Unlike static question-answering systems, practical agents interact with external environments over multi-step trajectories by reasoning, calling tools, inspecting files, executing code, editing artifacts, and observing feedback. Each task attempt therefore records how the agent acted, where it recovered, where it failed, and which checks exposed the failure. Prior experience-reuse methods show that these traces contain useful evidence, but reusing an episode is not the same as extracting a procedure. A trajectory records what happened once and often entangles transferable decisions with fixture-specific details, failed hypotheses, and mistakes.

SkillEvolBench targets the missing step between episodic memory and procedural reuse. If curated skills demonstrate that procedural knowledge can help agents, and trajectory-reuse methods demonstrate that episodes contain task-solving evidence, the central question is whether agents can convert noisy one-off experience into explicit skills that state what to do again, when to apply it, and what to verify along the way.

The benchmark spans common forms of agent work: code modification, API orchestration, data processing, document transformation, research synthesis, and communication operations. A task family corresponds to a recurring procedural capability rather than a topic label, so families are related enough for experience to matter but different enough to separate procedural learning from memorization.

Each family is instantiated through six roles. The canonical task presents the base procedure, the enriched task exposes a missing sub-capability, and the variant task changes the surface form while preserving the same procedure. The context-shift task embeds the skill need in a broader request, the adversarial task introduces shortcut solutions that can pass shallow checks, and the composition task requires the target skill to interact with other skills.
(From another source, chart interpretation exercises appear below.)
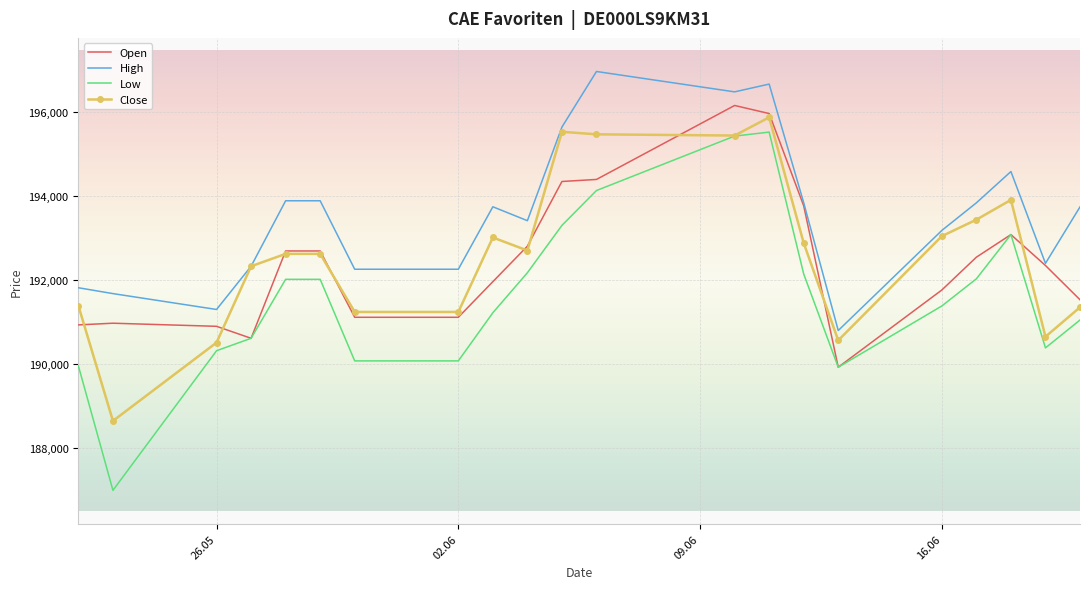

What is the maximum value shown in the chart?

196955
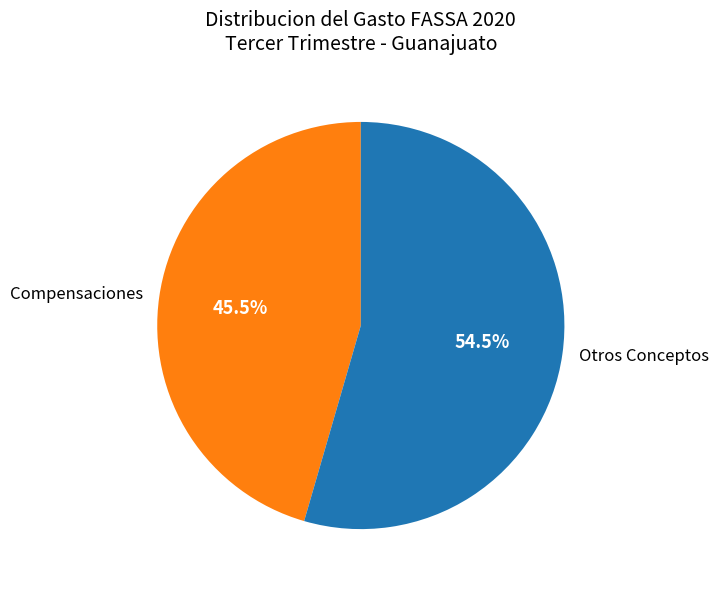

How many segments does this pie chart have?

2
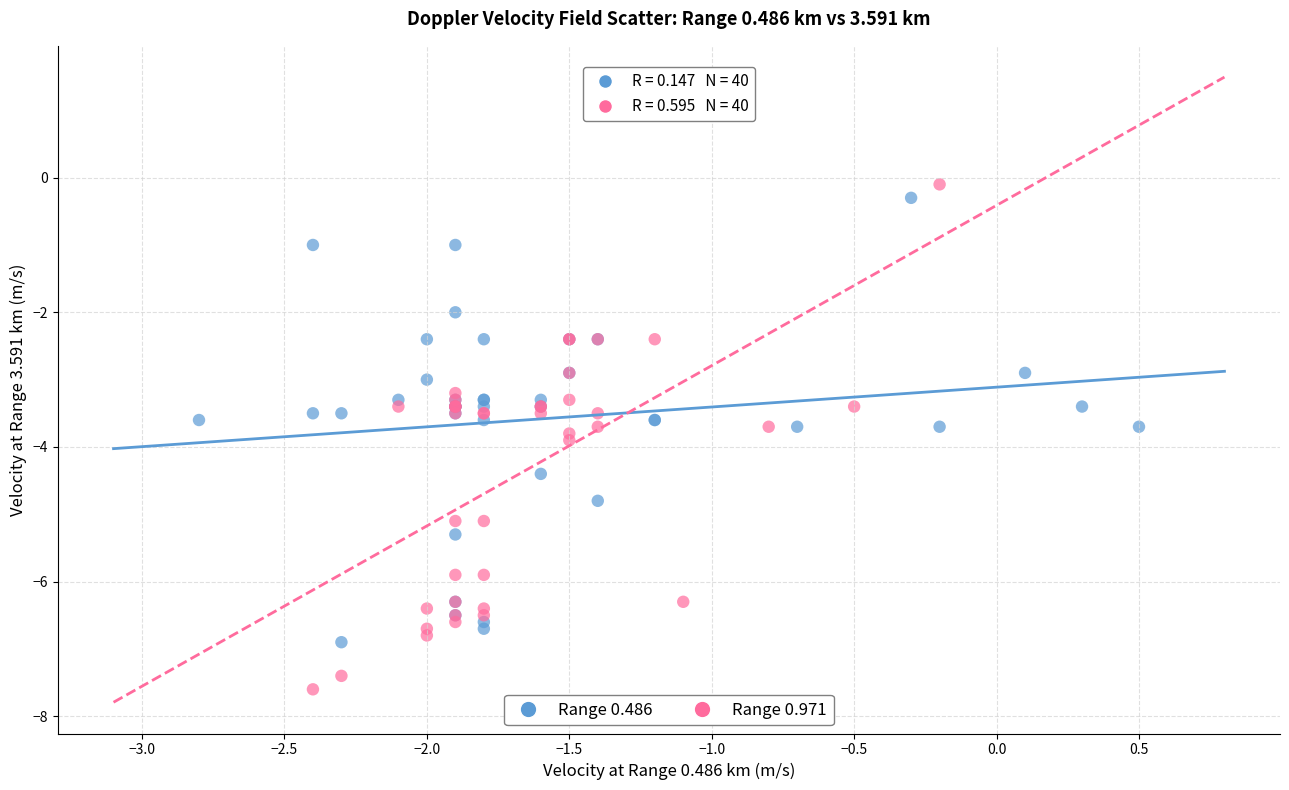

Which series contains the highest Y value?

Range 0.971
This progression tests transfer, implicit invocation, shortcut resistance, and modular composition within the same family.
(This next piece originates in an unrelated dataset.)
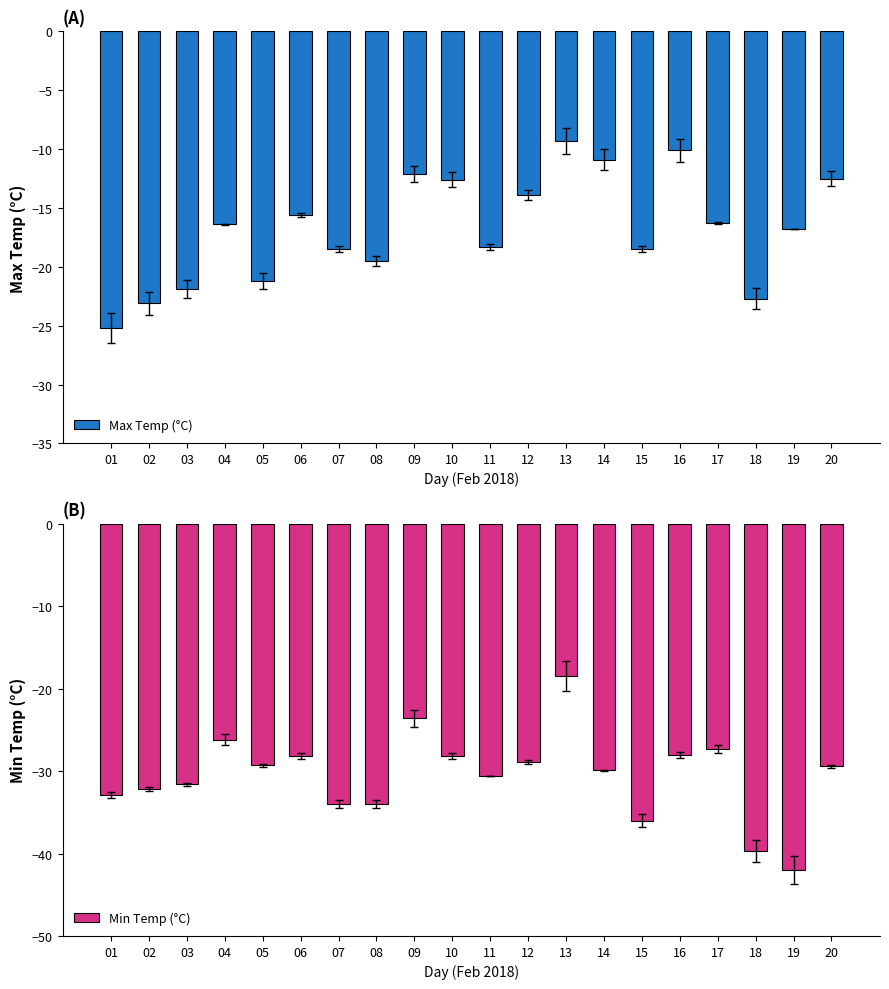

Read the Min Temp (°C) value at 13.

-18.4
Acquisition uses the canonical, enriched, and variant roles. All acquisition tasks in an environment are completed before deployment begins. The active library is scoped to the environment: skills learned from earlier families may be visible to later families in the same environment, but skills never transfer across environments. Each acquisition attempt yields a compacted trajectory summary from harness-recorded artifacts such as instructions, file accesses, tool calls, commands, edits, generated outputs, tests, and final responses; verifier feedback includes outcome results, process checks, rewards, and diagnostics.

Skill authoring is family-local. Although the task-solving agent may read the environment-level library, the Skill Author receives only same-family skills and same-family acquisition history. After acquisition, the library is frozen: deployment tasks may read and apply accumulated skills but may not create, revise, retire, or otherwise modify them. Replay then reruns the original acquisition tasks using the final frozen library, providing a within-environment counterfactual for whether accumulated knowledge helps the tasks it was built from.
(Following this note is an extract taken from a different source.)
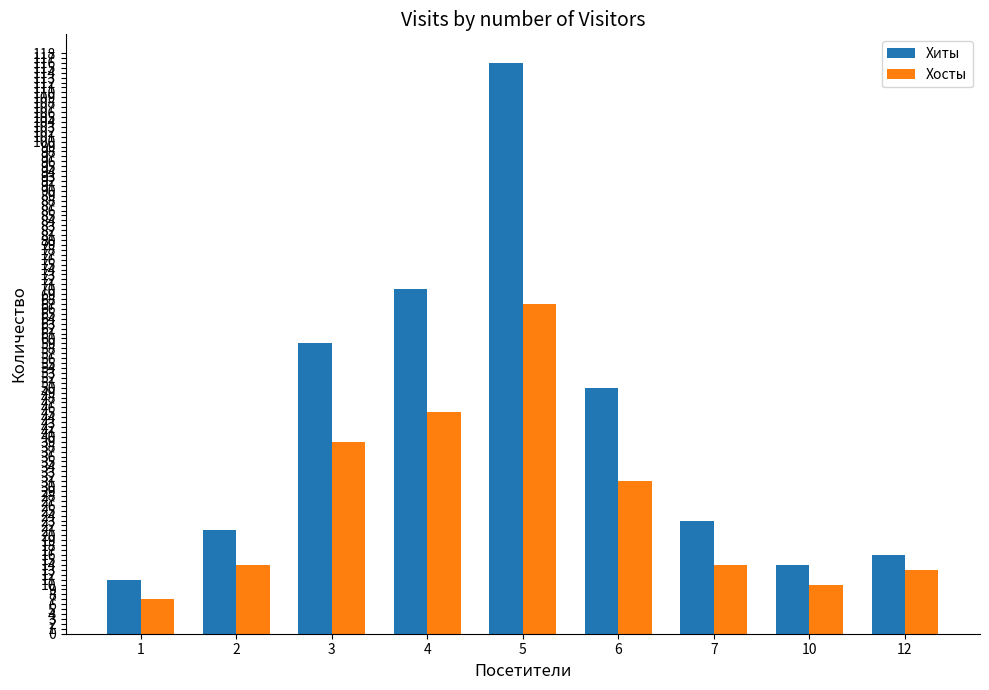

What is the lowest value of the Хиты series?

11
The experimental suite uses three agent harnesses under the same benchmark protocol: Claude Code, Codex CLI, and Gemini CLI. Claude Code is evaluated with Opus 4.6, Opus 4.5, Sonnet 4.6, and Sonnet 4.5; Codex CLI is evaluated with GPT-5.4, GPT-5.3-Codex, and GPT-5.2-Codex; Gemini CLI is evaluated with Gemini 3.1 Pro, Gemini 3 Flash, and Gemini 2.5 Pro. Success is measured at acquisition, replay, and frozen deployment, with deployment further decomposed into context shift, adversarial robustness, and composition.

The variants below distinguish several possible sources of improvement. NO-SKILL measures base agent capability without persistent memory. RAW-TRAJECTORY retrieves compacted acquisition traces without inducing skills, testing direct episodic reuse. Curated-start variants measure whether a useful but incomplete human-written skill can be refined from experience. Self-generated variants measure whether agents can induce skill artifacts from their own execution evidence and verifier feedback.